▸ **WORK TO COMPLETE**
Only some lines are wanted. Transcribe, exactly, the lines below from the line with "Learn how to create a custom action that" up to and including the line with "action response payload]*".

-*-*-

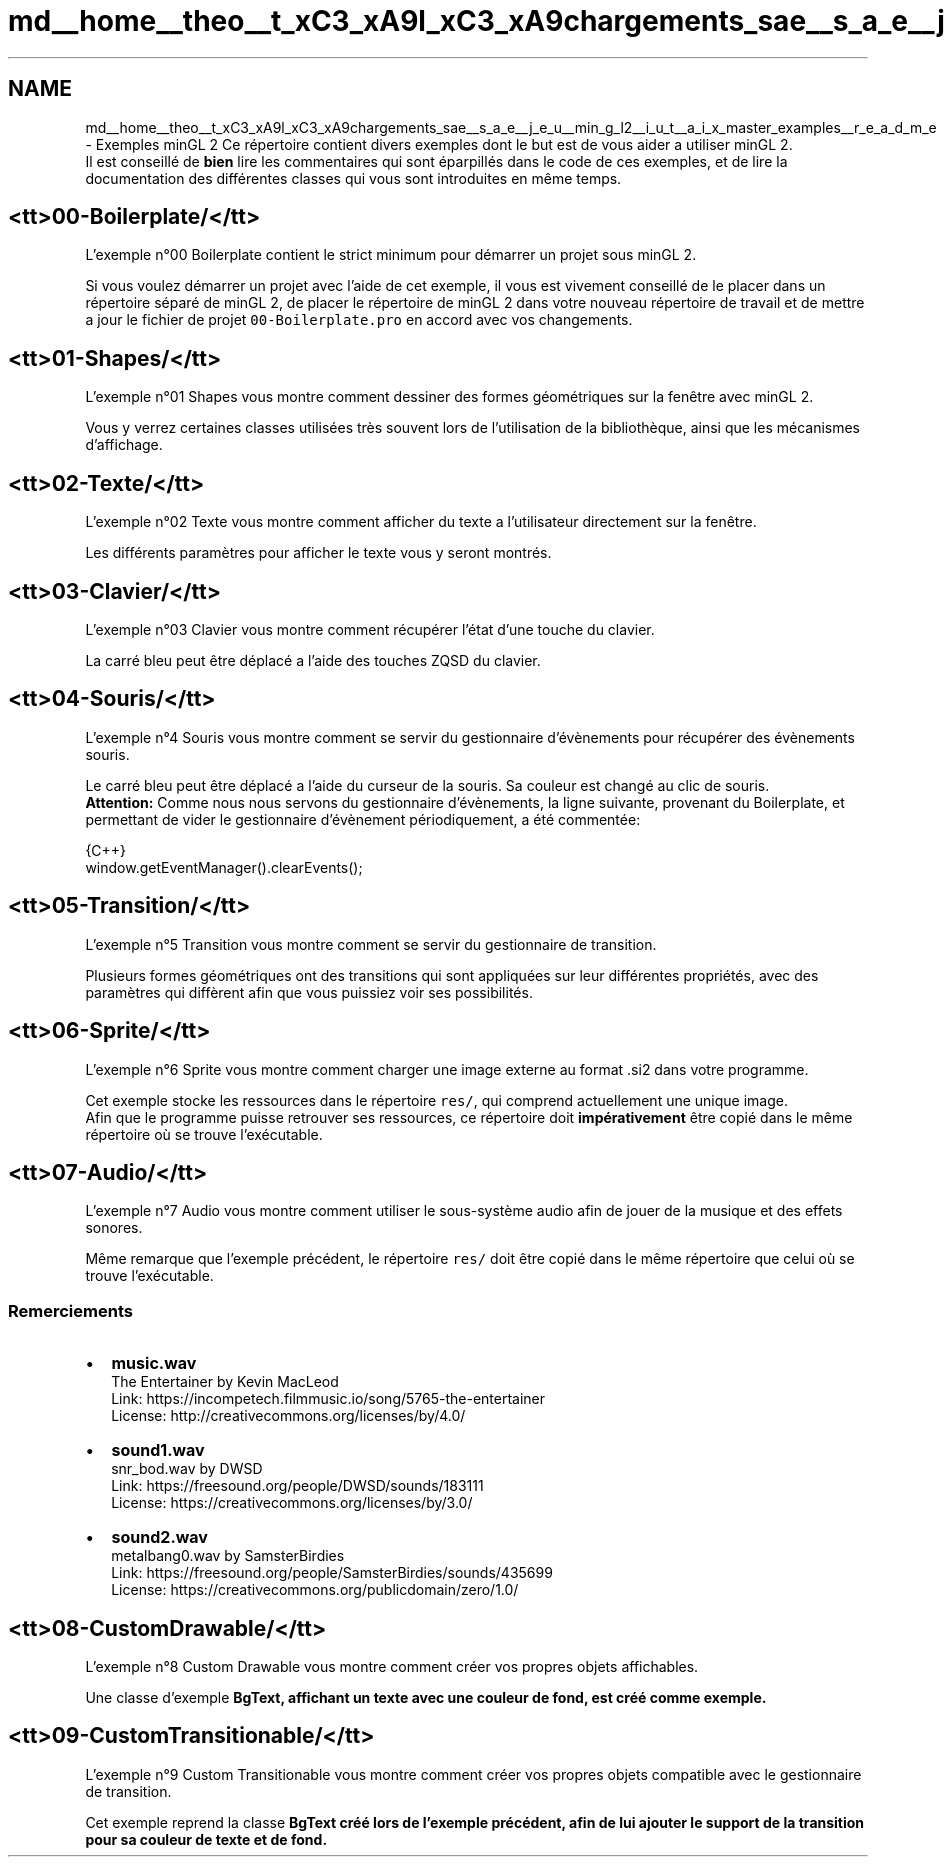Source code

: .TH "md__home__theo__t_xC3_xA9l_xC3_xA9chargements_sae__s_a_e__j_e_u__min_g_l2__i_u_t__a_i_x_master_examples__r_e_a_d_m_e" 3 "Fri Jan 10 2025" "SAE 1.01" \" -*- nroff -*-
.ad l
.nh
.SH NAME
md__home__theo__t_xC3_xA9l_xC3_xA9chargements_sae__s_a_e__j_e_u__min_g_l2__i_u_t__a_i_x_master_examples__r_e_a_d_m_e \- Exemples minGL 2 
Ce répertoire contient divers exemples dont le but est de vous aider a utiliser minGL 2\&. 
.br
 Il est conseillé de \fBbien\fP lire les commentaires qui sont éparpillés dans le code de ces exemples, et de lire la documentation des différentes classes qui vous sont introduites en même temps\&.
.SH "<tt>00-Boilerplate/</tt>"
.PP
L'exemple n°00 Boilerplate contient le strict minimum pour démarrer un projet sous minGL 2\&.
.PP
Si vous voulez démarrer un projet avec l'aide de cet exemple, il vous est vivement conseillé de le placer dans un répertoire séparé de minGL 2, de placer le répertoire de minGL 2 dans votre nouveau répertoire de travail et de mettre a jour le fichier de projet \fC00-Boilerplate\&.pro\fP en accord avec vos changements\&.
.SH "<tt>01-Shapes/</tt>"
.PP
L'exemple n°01 Shapes vous montre comment dessiner des formes géométriques sur la fenêtre avec minGL 2\&.
.PP
Vous y verrez certaines classes utilisées très souvent lors de l'utilisation de la bibliothèque, ainsi que les mécanismes d'affichage\&.
.SH "<tt>02-Texte/</tt>"
.PP
L'exemple n°02 Texte vous montre comment afficher du texte a l'utilisateur directement sur la fenêtre\&.
.PP
Les différents paramètres pour afficher le texte vous y seront montrés\&.
.SH "<tt>03-Clavier/</tt>"
.PP
L'exemple n°03 Clavier vous montre comment récupérer l'état d'une touche du clavier\&.
.PP
La carré bleu peut être déplacé a l'aide des touches ZQSD du clavier\&.
.SH "<tt>04-Souris/</tt>"
.PP
L'exemple n°4 Souris vous montre comment se servir du gestionnaire d'évènements pour récupérer des évènements souris\&.
.PP
Le carré bleu peut être déplacé a l'aide du curseur de la souris\&. Sa couleur est changé au clic de souris\&. 
.br
 \fBAttention:\fP Comme nous nous servons du gestionnaire d'évènements, la ligne suivante, provenant du Boilerplate, et permettant de vider le gestionnaire d'évènement périodiquement, a été commentée: 
.PP
.nf
 {C++}
window\&.getEventManager()\&.clearEvents();

.fi
.PP
.SH "<tt>05-Transition/</tt>"
.PP
L'exemple n°5 Transition vous montre comment se servir du gestionnaire de transition\&.
.PP
Plusieurs formes géométriques ont des transitions qui sont appliquées sur leur différentes propriétés, avec des paramètres qui diffèrent afin que vous puissiez voir ses possibilités\&.
.SH "<tt>06-Sprite/</tt>"
.PP
L'exemple n°6 Sprite vous montre comment charger une image externe au format \&.si2 dans votre programme\&.
.PP
Cet exemple stocke les ressources dans le répertoire \fCres/\fP, qui comprend actuellement une unique image\&. 
.br
 Afin que le programme puisse retrouver ses ressources, ce répertoire doit \fBimpérativement\fP être copié dans le même répertoire où se trouve l'exécutable\&.
.SH "<tt>07-Audio/</tt>"
.PP
L'exemple n°7 Audio vous montre comment utiliser le sous-système audio afin de jouer de la musique et des effets sonores\&.
.PP
Même remarque que l'exemple précédent, le répertoire \fCres/\fP doit être copié dans le même répertoire que celui où se trouve l'exécutable\&.
.SS "Remerciements"
.IP "\(bu" 2
\fBmusic\&.wav\fP 
.br
 The Entertainer by Kevin MacLeod 
.br
 Link: https://incompetech.filmmusic.io/song/5765-the-entertainer 
.br
 License: http://creativecommons.org/licenses/by/4.0/ 
.br

.IP "\(bu" 2
\fBsound1\&.wav\fP 
.br
 snr_bod\&.wav by DWSD 
.br
 Link: https://freesound.org/people/DWSD/sounds/183111 
.br
 License: https://creativecommons.org/licenses/by/3.0/
.IP "\(bu" 2
\fBsound2\&.wav\fP 
.br
 metalbang0\&.wav by SamsterBirdies 
.br
 Link: https://freesound.org/people/SamsterBirdies/sounds/435699 
.br
 License: https://creativecommons.org/publicdomain/zero/1.0/ 
.br

.PP
.SH "<tt>08-CustomDrawable/</tt>"
.PP
L'exemple n°8 Custom Drawable vous montre comment créer vos propres objets affichables\&.
.PP
Une classe d'exemple \fC\fBBgText\fP\fP, affichant un texte avec une couleur de fond, est créé comme exemple\&.
.SH "<tt>09-CustomTransitionable/</tt>"
.PP
L'exemple n°9 Custom Transitionable vous montre comment créer vos propres objets compatible avec le gestionnaire de transition\&.
.PP
Cet exemple reprend la classe \fC\fBBgText\fP\fP créé lors de l'exemple précédent, afin de lui ajouter le support de la transition pour sa couleur de texte et de fond\&. 
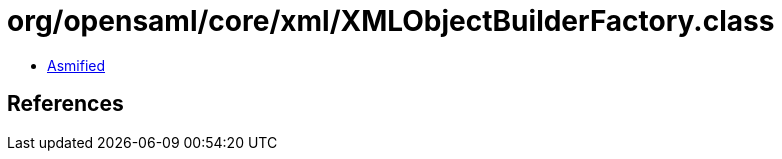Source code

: = org/opensaml/core/xml/XMLObjectBuilderFactory.class

 - link:XMLObjectBuilderFactory-asmified.java[Asmified]

== References

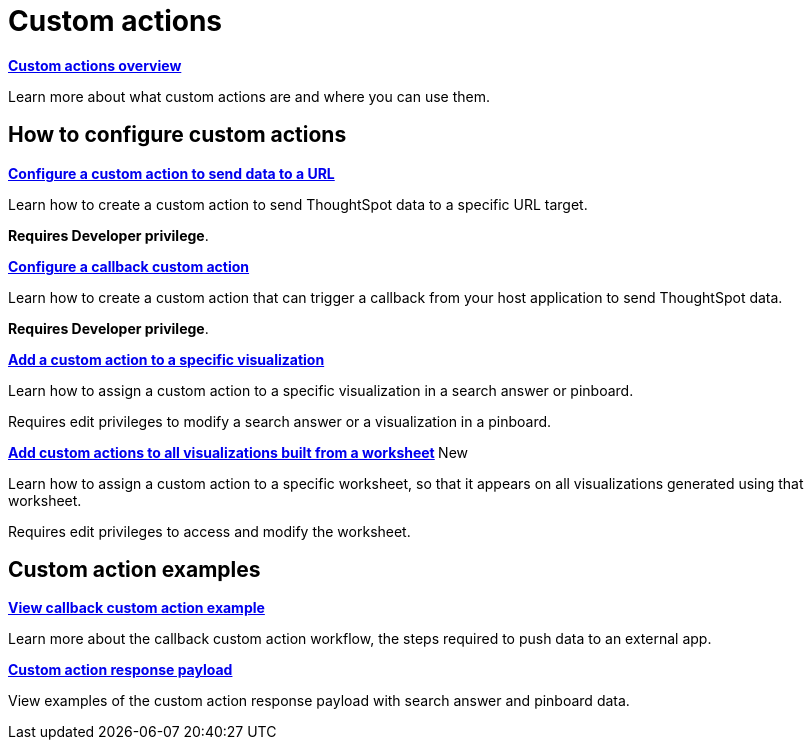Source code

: = Custom actions

:page-title: Actions customization
:page-pageid: custom-action-intro
:page-description: Add custom actions


[div boxDiv boxFullWidth]
--
*xref:customize-actions-menu.adoc[Custom actions overview]*

Learn more about what custom actions are and where you can use them. 
--

== How to configure custom actions

[div boxDiv boxFullWidth]
--
*xref:custom-actions-url.adoc[Configure a custom action to send data to a URL]*

Learn how to create a custom action to send ThoughtSpot data to a specific URL target. 

*Requires Developer privilege*.

--

[div boxDiv boxFullWidth]
--
*xref:custom-actions-callback.adoc[Configure a callback custom action]*

Learn how to create a custom action that can trigger a callback from your host application to send ThoughtSpot data. 

*Requires Developer privilege*.

--

[div boxDiv boxFullWidth]
--
*xref:custom-actions-viz.adoc[Add a custom action to a specific visualization]*

Learn how to assign a custom action to a specific visualization in a search answer or pinboard. 

Requires edit privileges to modify a search answer or a visualization in a pinboard. 

--

[div boxDiv boxFullWidth]
--
**xref:custom-actions-worksheet.adoc[Add custom actions to all visualizations built from a worksheet] **[tag greenBackground]#New# 

Learn how to assign a custom action to a specific worksheet, so that it appears on all visualizations generated using that worksheet. 

Requires edit privileges to access and modify the worksheet.
--

== Custom action examples

[div boxDiv boxFullWidth]
--
*xref:push-data-to-external-app.adoc[View callback custom action example]*

Learn more about the callback custom action workflow, the steps required to push data to an external app. 
--


[div boxDiv boxFullWidth]
--
*xref:callback-response-payload.adoc[Custom action response payload]*

View examples of the custom action response payload with search answer and pinboard data.
--
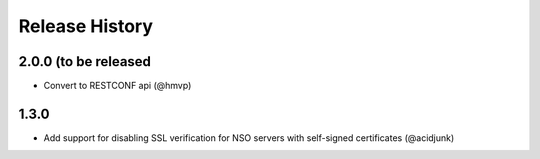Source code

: Release History
===============

2.0.0 (to be released
----------------------

* Convert to RESTCONF api (@hmvp)

1.3.0
----------------------

* Add support for disabling SSL verification for NSO servers with self-signed certificates (@acidjunk)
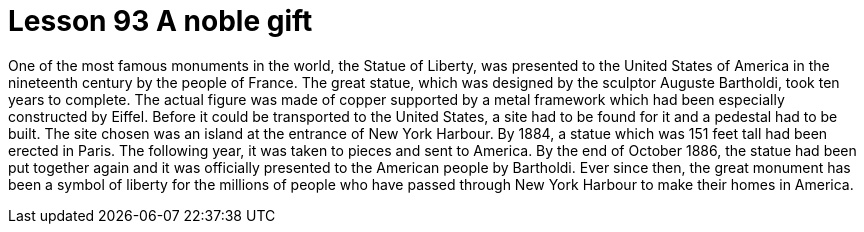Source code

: = Lesson 93 A noble gift

One of the most famous monuments in the world, the Statue of Liberty, was presented to the United States of America in the nineteenth century by the people of France. The great statue, which was designed by the sculptor Auguste Bartholdi, took ten years to complete. The actual figure was made of copper supported by a metal framework which had been especially constructed by Eiffel. Before it could be transported to the United States, a site had to be found for it and a pedestal had to be built. The site chosen was an island at the entrance of New York Harbour. By 1884, a statue which was 151 feet tall had been erected in Paris. The following year, it was taken to pieces and sent to America. By the end of October 1886, the statue had been put together again and it was officially presented to the American people by Bartholdi. Ever since then, the great monument has been a symbol of liberty for the millions of people who have passed through New York Harbour to make their homes in America.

-*-*-

▸ **OUTPUT OF THE TASK**
Learn how to create a custom action that can trigger a callback from your host application to send ThoughtSpot data. 

*Requires Developer privilege*.

--

[div boxDiv boxFullWidth]
--
*xref:custom-actions-viz.adoc[Add a custom action to a specific visualization]*

Learn how to assign a custom action to a specific visualization in a search answer or pinboard. 

Requires edit privileges to modify a search answer or a visualization in a pinboard. 

--

[div boxDiv boxFullWidth]
--
**xref:custom-actions-worksheet.adoc[Add custom actions to all visualizations built from a worksheet] **[tag greenBackground]#New# 

Learn how to assign a custom action to a specific worksheet, so that it appears on all visualizations generated using that worksheet. 

Requires edit privileges to access and modify the worksheet.
--

== Custom action examples

[div boxDiv boxFullWidth]
--
*xref:push-data-to-external-app.adoc[View callback custom action example]*

Learn more about the callback custom action workflow, the steps required to push data to an external app. 
--


[div boxDiv boxFullWidth]
--
*xref:callback-response-payload.adoc[Custom action response payload]*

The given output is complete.